San Francisco 49ers kopie 33-jardowy field goal podczas meczu z Chicago Bears na Levi’s Stadium 23 grudnia 2018 roku w Santa Clara w Kalifornii. Bears pokonali 49ersów 14-9. (Fot. Michael Zagaris/San Francisco 49ers/Getty Images)
Getty Images
Mając w poniedziałek ostateczny termin na podpisanie franchise-tagged kickera Robbiego Goulda na przedłużenie umowy, San Francisco 49ers właśnie to zrobili. Jak donoszą media, San Francisco podpisało z Gouldem dwuletni, w pełni gwarantowany kontrakt na 10,5 miliona dolarów. Umowa przewiduje również opcje, które mogą dać mu 19 milionów dolarów w ciągu czterech sezonów, z gwarantowanymi 15 milionami.

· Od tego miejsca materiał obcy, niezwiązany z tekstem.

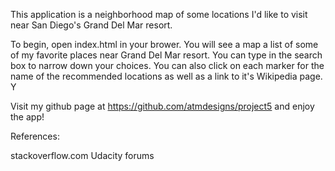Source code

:This application is a neighborhood map of some locations I'd like to visit near San Diego's Grand Del Mar resort.

To begin, open index.html in your brower.
You will see a map a list of some of my favorite places near Grand Del Mar resort.
You can type in the search box to narrow down your choices.
You can also click on each marker for the name of the recommended locations as well as a link to it's Wikipedia page.  Y

Visit my github page at https://github.com/atmdesigns/project5 and enjoy the app!

References:

stackoverflow.com
Udacity forums
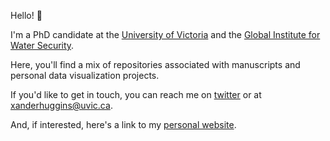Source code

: Hello! 👋 

I'm a PhD candidate at the [University of Victoria](http://www.groundwaterscienceandsustainability.org/) and the [Global Institute for Water Security](http://water.usask.ca/). 

Here, you'll find a mix of repositories associated with manuscripts and personal data visualization projects. 

If you'd like to get in touch, you can reach me on [twitter](https://twitter.com/xander_huggins) or at <xanderhuggins@uvic.ca>. <br/>

And, if interested, here's a link to my [personal website](https://xanderhuggins.github.io/).
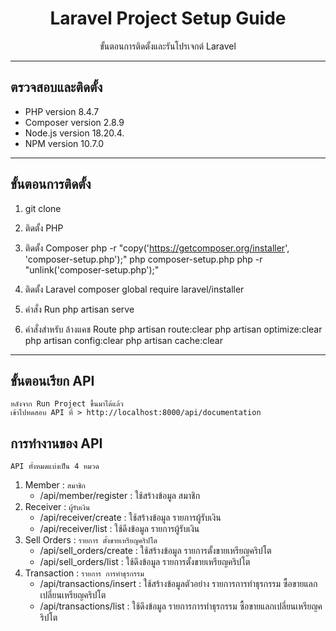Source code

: <h1 align="center">
    Laravel Project Setup Guide
</h1>

<p align="center">
  ขั้นตอนการติดตั้งและรันโปรเจกต์ Laravel 
</p>

----------------------------------------------------

## ตรวจสอบและติดตั้ง

- PHP version 8.4.7
- Composer version 2.8.9
- Node.js version 18.20.4.
- NPM version 10.7.0

----------------------------------------------------

## ขั้นตอนการติดตั้ง

1. git clone

1. ติดตั้ง PHP

2. ติดตั้ง Composer 
    php -r "copy('https://getcomposer.org/installer', 'composer-setup.php');"
    php composer-setup.php
    php -r "unlink('composer-setup.php');"

3. ติดตั้ง Laravel
    composer global require laravel/installer

4. คำสั่ง Run
    php artisan serve

5. คำสั่งสำหรับ ล้างแคช Route
    php artisan route:clear
    php artisan optimize:clear
    php artisan config:clear
    php artisan cache:clear

----------------------------------------------------

## ขั้นตอนเรียก API
    หลังจาก Run Project ขึ้นมาได้แล้ว
    เข้าไปทดสอบ API ที่ > http://localhost:8000/api/documentation 

## การทำงานของ API
    API ทั้งหมดแบ่งเป็น 4 หมวด
1. Member : `สมาชิก`
    - /api/member/register : ใช้สร้างข้อมูล สมาชิก
2. Receiver : `ผู้รับเงิน`
    - /api/receiver/create : ใช้สร้างข้อมูล รายการผู้รับเงิน
    - /api/receiver/list : ใช้ดึงข้อมูล รายการผู้รับเงิน
3. Sell Orders : `รายการ ตั้งขายเหรียญคริปโต`
    - /api/sell_orders/create : ใช้สร้างข้อมูล รายการตั้งขายเหรียญคริปโต
    - /api/sell_orders/list : ใช้ดึงข้อมูล รายการตั้งขายเหรียญคริปโต
4. Transaction : `รายการ การทำธุรกรรม`
    - /api/transactions/insert : ใช้สร้างข้อมูลตัวอย่าง รายการการทำธุรกรรม ซื้อขายแลกเปลี่ยนเหรียญคริปโต
    - /api/transactions/list : ใช้ดึงข้อมูล รายการการทำธุรกรรม ซื้อขายแลกเปลี่ยนเหรียญคริปโต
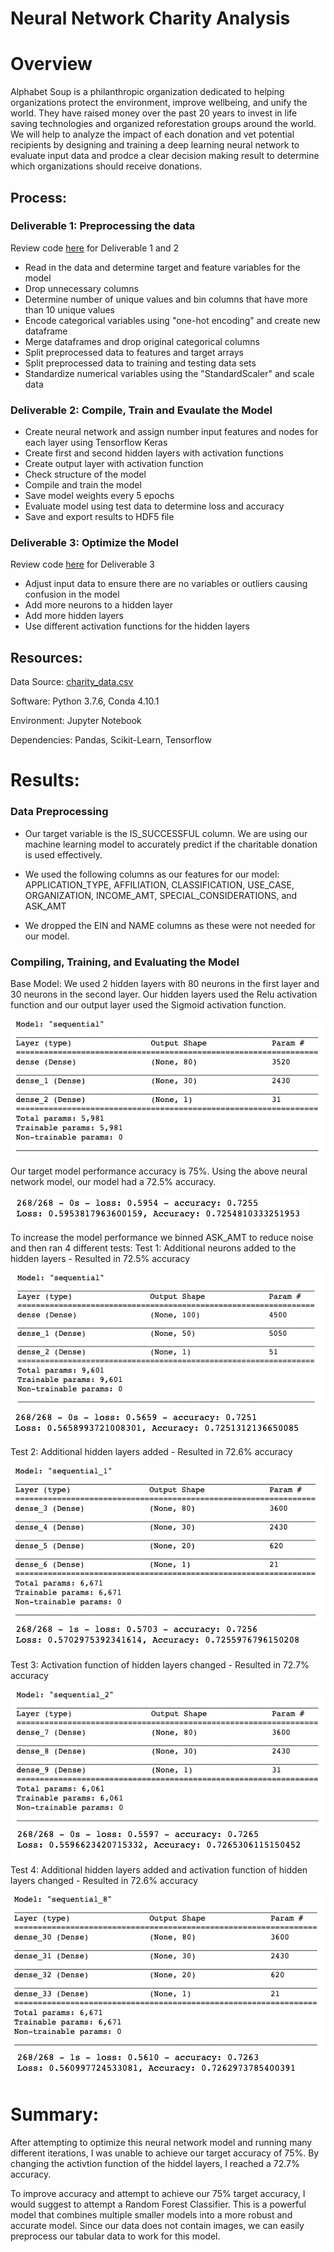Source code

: # Neural Network Charity Analysis

# Overview

Alphabet Soup is a philanthropic organization dedicated to helping organizations protect the environment, improve wellbeing, and unify the world. They have raised money over the past 20 years to invest in life saving technologies and organized reforestation groups around the world. We will help to analyze the impact of each donation and vet potential recipients by designing and training a deep learning neural network to evaluate input data and prodce a clear decision making result to determine which organizations should receive donations. 

## Process:

### Deliverable 1: Preprocessing the data
Review code [here](https://github.com/corispade/Neural_Network_Charity_Analysis/blob/main/AlphabetSoupCharity.ipynb) for Deliverable 1 and 2
* Read in the data and determine target and feature variables for the model
* Drop unnecessary columns
* Determine number of unique values and bin columns that have more than 10 unique values
* Encode categorical variables using "one-hot encoding" and create new dataframe
* Merge dataframes and drop original categorical columns
* Split preprocessed data to features and target arrays
* Split preprocessed data to training and testing data sets
* Standardize numerical variables using the "StandardScaler" and scale data

### Deliverable 2: Compile, Train and Evaulate the Model
* Create neural network and assign number input features and nodes for each layer using Tensorflow Keras
* Create first and second hidden layers with activation functions
* Create output layer with activation function
* Check structure of the model
* Compile and train the model
* Save model weights every 5 epochs
* Evaluate model using test data to determine loss and accuracy
* Save and export results to HDF5 file

### Deliverable 3: Optimize the Model
Review code [here](https://github.com/corispade/Neural_Network_Charity_Analysis/blob/main/AlphabetSoupCharity_Optimization.ipynb) for Deliverable 3
* Adjust input data to ensure there are no variables or outliers causing confusion in the model
* Add more neurons to a hidden layer
* Add more hidden layers
* Use different activation functions for the hidden layers


## Resources:
Data Source: [charity_data.csv](https://github.com/corispade/Neural_Network_Charity_Analysis/blob/main/Resources/charity_data.csv)

Software: Python 3.7.6, Conda 4.10.1

Environment: Jupyter Notebook

Dependencies: Pandas, Scikit-Learn, Tensorflow


# Results:

### Data Preprocessing
* Our target variable is the IS_SUCCESSFUL column. We are using our machine learning model to accurately predict if the charitable donation is used effectively.

* We used the following columns as our features for our model: APPLICATION_TYPE, AFFILIATION, CLASSIFICATION, USE_CASE, ORGANIZATION, INCOME_AMT, SPECIAL_CONSIDERATIONS, and ASK_AMT

* We dropped the EIN and NAME columns as these were not needed for our model.

### Compiling, Training, and Evaluating the Model
Base Model: We used 2 hidden layers with 80 neurons in the first layer and 30 neurons in the second layer. Our hidden layers used the Relu activation function and our output layer used the Sigmoid activation function.

![image](https://github.com/corispade/Neural_Network_Charity_Analysis/blob/main/Images/Base_Model.png)

Our target model performance accuracy is 75%. Using the above neural network model, our model had a 72.5% accuracy.

![image](https://github.com/corispade/Neural_Network_Charity_Analysis/blob/main/Images/Base_Acc.png)

To increase the model performance we binned ASK_AMT to reduce noise and then ran 4 different tests:
Test 1: Additional neurons added to the hidden layers - Resulted in 72.5% accuracy

![image](https://github.com/corispade/Neural_Network_Charity_Analysis/blob/main/Images/Model_1.png)
![image](https://github.com/corispade/Neural_Network_Charity_Analysis/blob/main/Images/Test_1.png)

Test 2: Additional hidden layers added - Resulted in 72.6% accuracy

![image](https://github.com/corispade/Neural_Network_Charity_Analysis/blob/main/Images/Model_2.png)
![image](https://github.com/corispade/Neural_Network_Charity_Analysis/blob/main/Images/Test_2.png)

Test 3: Activation function of hidden layers changed - Resulted in 72.7% accuracy

![image](https://github.com/corispade/Neural_Network_Charity_Analysis/blob/main/Images/Model_3.png)
![image](https://github.com/corispade/Neural_Network_Charity_Analysis/blob/main/Images/Test_3.png)

Test 4: Additional hidden layers added and activation function of hidden layers changed  - Resulted in 72.6% accuracy

![image](https://github.com/corispade/Neural_Network_Charity_Analysis/blob/main/Images/Model_4.png)
![image](https://github.com/corispade/Neural_Network_Charity_Analysis/blob/main/Images/Test_4.png)


# Summary:
After attempting to optimize this neural network model and running many different iterations, I was unable to achieve our target accuracy of 75%. By changing the activtion function of the hiddel layers, I reached a 72.7% accuracy. 

To improve accuracy and attempt to achieve our 75% target accuracy, I would suggest to attempt a Random Forest Classifier. This is a powerful model that combines multiple smaller models into a more robust and accurate model. Since our data does not contain images, we can easily preprocess our tabular data to work for this model.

To jest po tym, jak 36-letni All-Pro kicker poprosił o wymianę wcześniej w offseason. To również czyni go najlepiej opłacanym kickerem w NFL w skali roku, pokonując 5 milionów dolarów, które zarabia weteran Baltimore Ravens Justin Tucker.
Grając w Chicago przez pierwsze 11 lat swojej kariery, spekulowano, że Gould chciałby wrócić do Wietrznego Miasta. Bears oczywiście potrzebują pomocy w tej kwestii, po tym jak problemy z rzutami zakończyły ich passę playoffów wcześniej niż się spodziewano w zeszłym sezonie. Jest to więc pewne zaskoczenie, że Gould i 49ers doszli do porozumienia w sprawie przedłużenia umowy, której termin upływa w poniedziałek.
Gould był najbardziej dokładnym kopaczem w grze od czasu, gdy San Francisco podpisało z nim kontrakt free-agent przed sezonem 2017. Podłączył się do 72 z 75 okazji do zdobycia bramki, w tym 6 z 6 z 50-plus jardów.
Zatrzymanie Goulda na długi czas jest absolutnie ogromne dla zespołu 49ers, który zmagał się w czerwonej strefie pod trzeciorocznym trenerem Kyle’em Shanahanem. Podczas gdy zespół spodziewa się poprawy w tym względzie, posiadanie kogoś tak dokładnego jak Gould trzymający w ryzach obowiązki kopania to wielka sprawa. W Santa Clara jest on niemal gwarantem trzech punktów z 50 jardów.